Mathematical modelling in environmental genomics analysis. Reconstructed networks from environmental genomics data (Box S2) can be analysed by various methods of mathematical modelling (Getz 2003; Feist et al. 2008; Westerhoff & Palsson 2008; Fuhrman 2009), that can assess and quantify their dynamic properties and generate hypotheses on community and ecosystem functioning. Hypothesis testing can then be carried out by experimental and environmental verification approaches, with the subsequent possibility of iterations between the different steps of the process.
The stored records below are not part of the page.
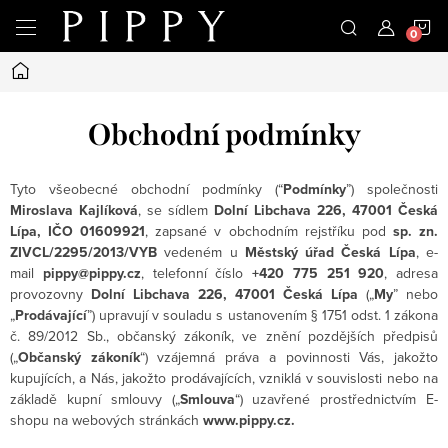
Přejít
N
na
obsah
Domů
K
Obchodní podmínky
Tyto všeobecné obchodní podmínky (“
Podmínky
”) společnosti
Miroslava Kajlíková
, se sídlem
Dolní Libchava 226, 47001 Česká
Lípa, IČO 01​609​921
, zapsané v obchodním rejstříku pod
sp. zn.
ZIVCL/2295/2013/VYB
vedeném u
Městský úřad Česká Lípa
, e-
mail
pippy@pippy.cz
, telefonní číslo
+420 775 251 920
, adresa
provozovny
Dolní Libchava 226, 47001 Česká Lípa
(„
My
” nebo
„
Prodávající
”) upravují v souladu s ustanovením § 1751 odst. 1 zákona
č. 89/2012 Sb., občanský zákoník, ve znění pozdějších předpisů
(„
Občanský zákoník
“) vzájemná práva a povinnosti Vás, jakožto
kupujících, a Nás, jakožto prodávajících, vzniklá v souvislosti nebo na
základě kupní smlouvy („
Smlouva
“) uzavřené prostřednictvím E-
shopu na webových stránkách
www.pippy.cz.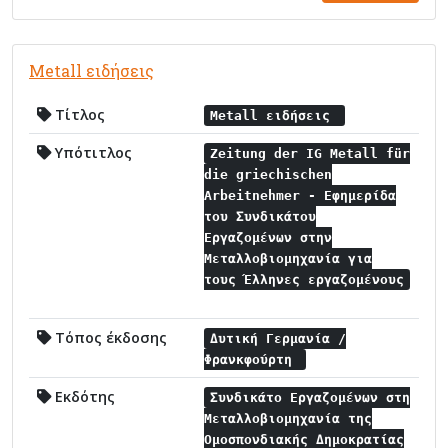
Metall ειδήσεις
Τίτλος
Metall ειδήσεις
Υπότιτλος
Zeitung der IG Metall für
die griechischen
Arbeitnehmer - Εφημερίδα
του Συνδικάτου
Εργαζομένων στην
Μεταλλοβιομηχανία για
τους Έλληνες εργαζομένους
Τόπος έκδοσης
Δυτική Γερμανία /
Φρανκφούρτη
Εκδότης
Συνδικάτο Εργαζομένων στη
Μεταλλοβιομηχανία της
Ομοσπονδιακής Δημοκρατίας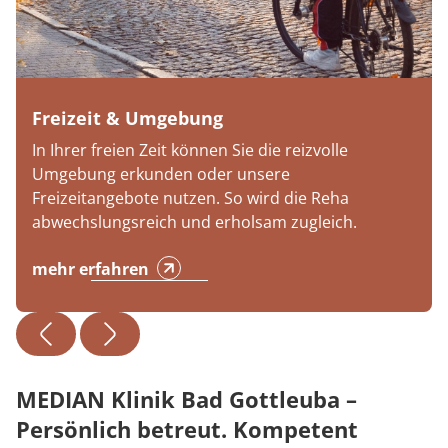
Freizeit & Umgebung
In Ihrer freien Zeit können Sie die reizvolle
Umgebung erkunden oder unsere
Freizeitangebote nutzen. So wird die Reha
abwechslungsreich und erholsam zugleich.
mehr erfahren
MEDIAN Klinik Bad Gottleuba –
Persönlich betreut. Kompetent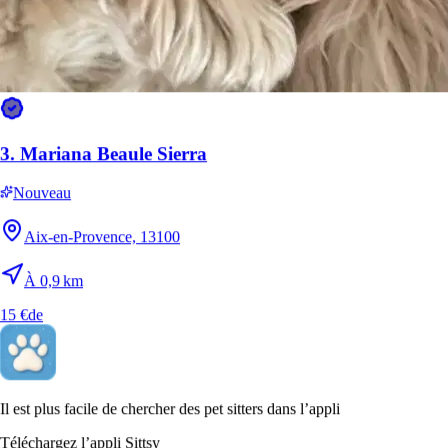
3.
Mariana Beaule Sierra
Nouveau
Aix-en-Provence, 13100
À 0,9 km
15 €
de
Il est plus facile de chercher des pet sitters dans l’appli
Téléchargez l’appli Sittsy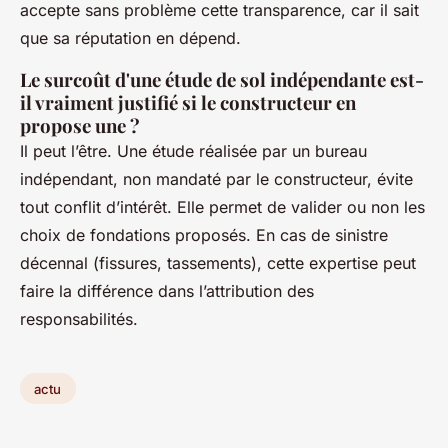
accepte sans problème cette transparence, car il sait
que sa réputation en dépend.
Le surcoût d'une étude de sol indépendante est-
il vraiment justifié si le constructeur en
propose une ?
Il peut l’être. Une étude réalisée par un bureau
indépendant, non mandaté par le constructeur, évite
tout conflit d’intérêt. Elle permet de valider ou non les
choix de fondations proposés. En cas de sinistre
décennal (fissures, tassements), cette expertise peut
faire la différence dans l’attribution des
responsabilités.
actu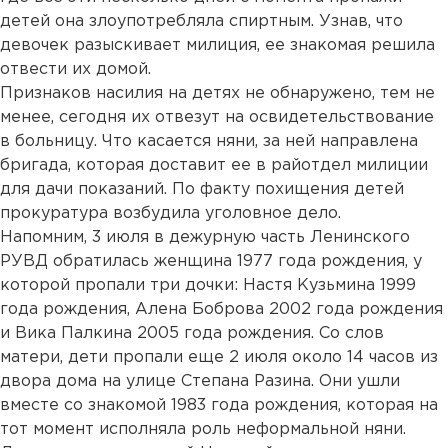
детей она злоупотребляла спиртным. Узнав, что
девочек разыскивает милиция, ее знакомая решила
отвести их домой.
Признаков насилия на детях не обнаружено, тем не
менее, сегодня их отвезут на освидетельствование
в больницу. Что касается няни, за ней направлена
бригада, которая доставит ее в райотдел милиции
для дачи показаний. По факту похищения детей
прокуратура возбудила уголовное дело.
Напомним, 3 июля в дежурную часть Ленинского
РУВД обратилась женщина 1977 года рождения, у
которой пропали три дочки: Настя Кузьмина 1999
года рождения, Алена Боброва 2002 года рождения
и Вика Палкина 2005 года рождения. Со слов
матери, дети пропали еще 2 июля около 14 часов из
двора дома на улице Степана Разина. Они ушли
вместе со знакомой 1983 года рождения, которая на
тот момент исполняла роль неформальной няни.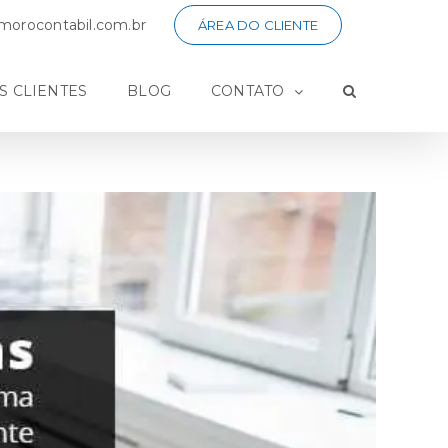
orocontabil.com.br
ÁREA DO CLIENTE
S CLIENTES
BLOG
CONTATO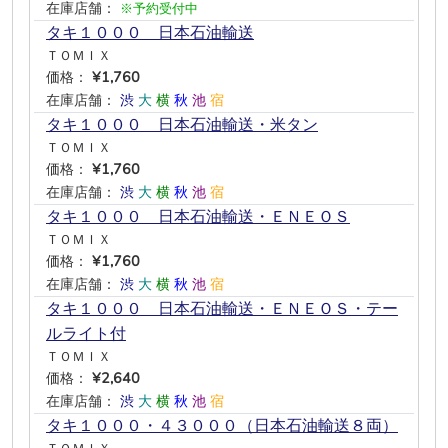
在庫店舗：
※予約受付中
タキ１０００ 日本石油輸送
ＴＯＭＩＸ
価格：
¥1,760
在庫店舗：
渋
大
横
秋
池
宿
タキ１０００ 日本石油輸送・米タン
ＴＯＭＩＸ
価格：
¥1,760
在庫店舗：
渋
大
横
秋
池
宿
タキ１０００ 日本石油輸送・ＥＮＥＯＳ
ＴＯＭＩＸ
価格：
¥1,760
在庫店舗：
渋
大
横
秋
池
宿
タキ１０００ 日本石油輸送・ＥＮＥＯＳ・テー
ルライト付
ＴＯＭＩＸ
価格：
¥2,640
在庫店舗：
渋
大
横
秋
池
宿
タキ１０００・４３０００（日本石油輸送８両）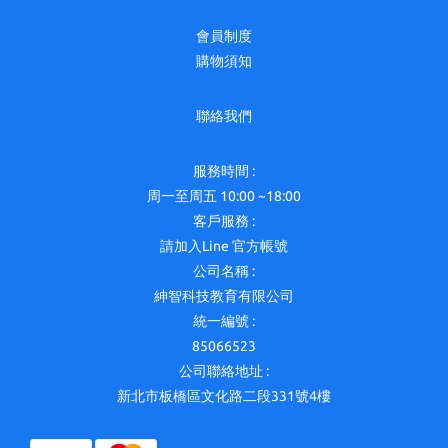
會員制度
購物須知
聯絡我們
服務時間 :
周一至周五 10:00 ~18:00
客戶服務 :
請加入Line 官方帳號
公司名稱 :
紳智科技教育有限公司
統一編號 :
85066523
公司聯絡地址 :
新北市板橋區文化路二段331號4樓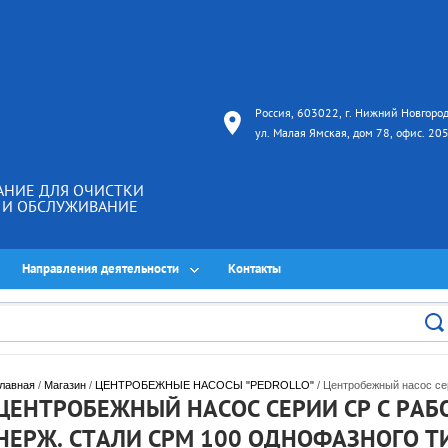
Россия, 603022, г. Нижний Новгород
ул. Малая Ямская, дом 78, офис. 20
АНИЕ ДЛЯ ОЧИСТКИ
А И ОБСЛУЖИВАНИЕ
Направления деятельности
Контакты
лавная
 / 
Магазин
 / 
ЦЕНТРОБЕЖНЫЕ НАСОСЫ "PEDROLLO"
 / Центробежный насос се
ЦЕНТРОБЕЖНЫЙ НАСОС СЕРИИ CP С РАБ
НЕРЖ. СТАЛИ CPM 100 ОДНОФАЗНОГО Т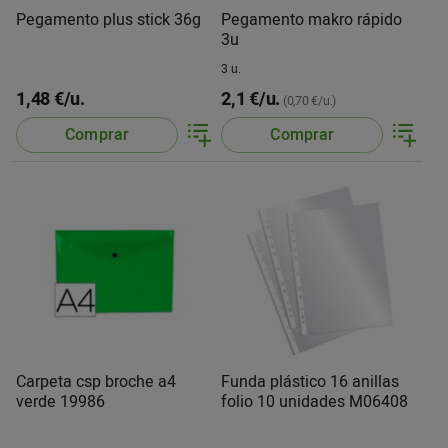
Pegamento plus stick 36g
Pegamento makro rápido
3u
3 u.
1,48 €/u.
2,1 €/u.
(0,70 €/u.)
Comprar
Comprar
Carpeta csp broche a4
Funda plástico 16 anillas
verde 19986
folio 10 unidades M06408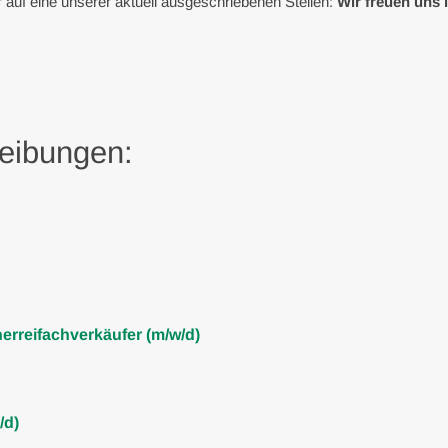
r auf eine unserer aktuell ausgeschriebenen Stellen:
Wir freuen uns
reibungen:
erreifachverkäufer (m/w/d)
/d)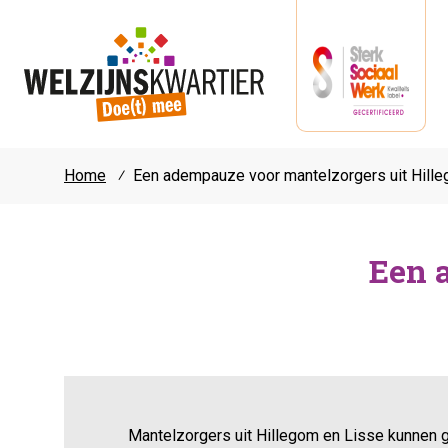
Home
⁄
Een adempauze voor mantelzorgers uit Hill
Een 
Mantelzorgers uit Hillegom en Lisse kunnen 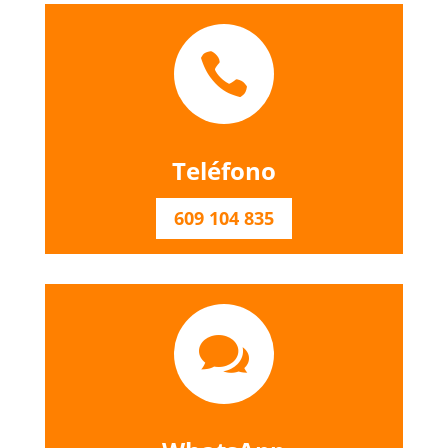

Teléfono
609 104 835
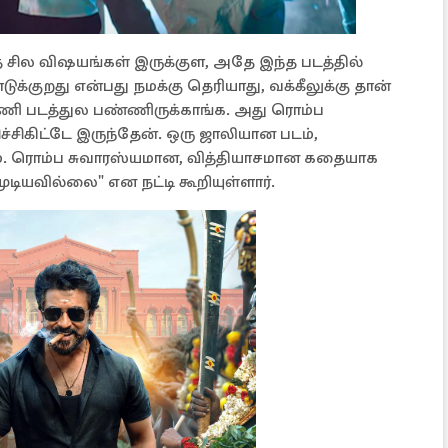
 சில விஷயங்கள் இருக்குள, அதே இந்த படத்தில்
க்குறது என்பது நமக்கு தெரியாது, வக்கீலுக்கு தான்
்ணி படத்துல பண்ணிருக்காங்க. அது ரொம்ப
ச்சிகிட்டே இருந்தேன். ஒரு ஜாலியான படம்,
். ரொம்ப சுவாரஸ்யமான, வித்தியாசமான கதையாக
டியவில்லை" என நட்டி கூறியுள்ளார்.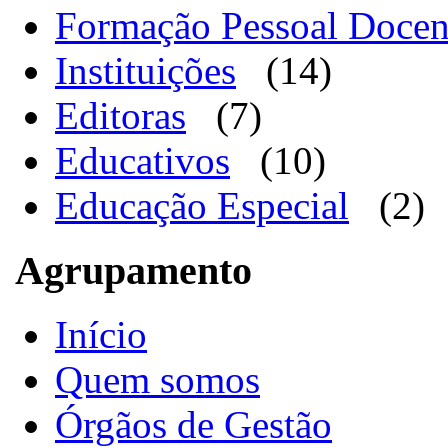
Formação Pessoal Docen
Instituições
(14)
Editoras
(7)
Educativos
(10)
Educação Especial
(2)
Agrupamento
Início
Quem somos
Órgãos de Gestão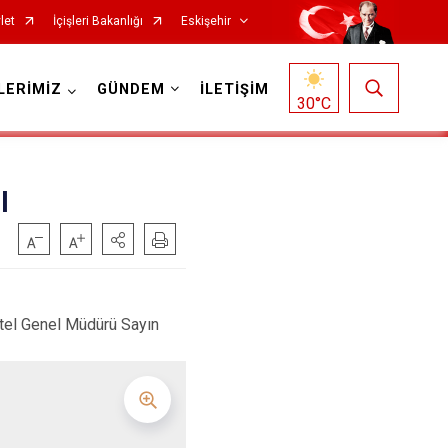
let
İçişleri Bakanlığı
Eskişehir
LERİMİZ
GÜNDEM
İLETİŞİM
30
°C
l
Mihalgazi
otel Genel Müdürü Sayın
Mihalıççık
Sarıcakaya
Seyitgazi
The main steps in this flowchart are derived from the description of the systems biology paradigm by Palsson (2006).

Figure 3

Spatio-temporal three-dimensional organisation of sequence-derived datasets. The set of environmental genomic, cDNA, or protein sequences (grey bars) is ascribed to a set of i Species (S), thus resulting in species-labelled sequences (colour bars). The aim of functional analysis and profiling is to ascribe species-labelled sequences to a set of j functional categories (F), thus resulting in a ‘potential function × species’ understanding of the ecosystem. The third dimension of the matrix corresponds to spatio-temporally replicated samples, such as samples subjected to various environmental constraints, or samples at different points in time. This kind of dataset can be analysed not only to understand the mechanisms induced by a forcing variable, but also to select and parameterize the components that have to be included in a model.